# [TASK DETAILS]
Rewrite every record with "Arial" put in place of "Helvetica" wherever it occurs, changing nothing else and omitting the pictures.

====

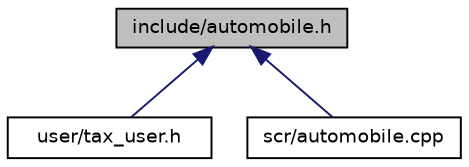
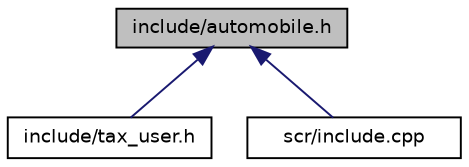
  digraph {
    node [color=black fillcolor=white fontname=Helvetica fontsize=10 shape=record style=filled]
    edge [color=midnightblue dir=back fontname=Helvetica fontsize=10 labelfontname=Helvetica labelfontsize=10 style=solid]
    n1 [fillcolor=grey75 fontcolor=black height=0.2 label="include/automobile.h" width=0.4]
-   n2 [height=0.2 label="user/tax_user.h" width=0.4]
-   n3 [height=0.2 label="scr/automobile.cpp" width=0.4]
+   n2 [height=0.2 label="include/tax_user.h" width=0.4]
+   n3 [height=0.2 label="scr/include.cpp" width=0.4]
    n1 -> n2
    n1 -> n3
  }
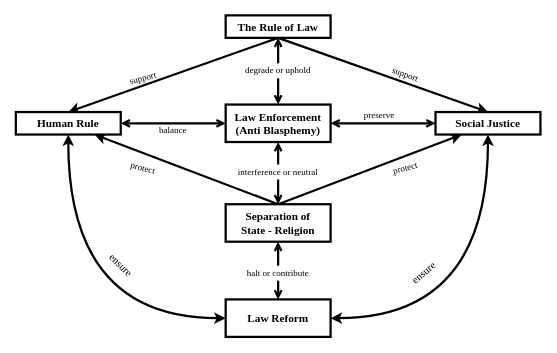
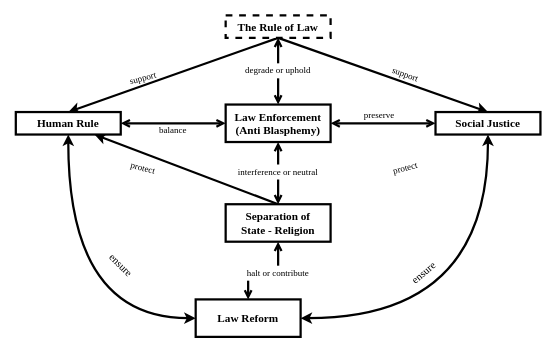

====

# [FINAL ANSWER]
  digraph {
    node [color=black fillcolor=white fontname=Arial fontsize=10 shape=record style=filled]
    edge [color=midnightblue dir=back fontname=Arial fontsize=10 labelfontname=Arial labelfontsize=10 style=solid]
    n1 [fillcolor=grey75 fontcolor=black height=0.2 label="include/automobile.h" width=0.4]
-   n2 [height=0.2 label="user/tax_user.h" width=0.4]
-   n3 [height=0.2 label="scr/automobile.cpp" width=0.4]
+   n2 [height=0.2 label="include/tax_user.h" width=0.4]
+   n3 [height=0.2 label="scr/include.cpp" width=0.4]
    n1 -> n2
    n1 -> n3
  }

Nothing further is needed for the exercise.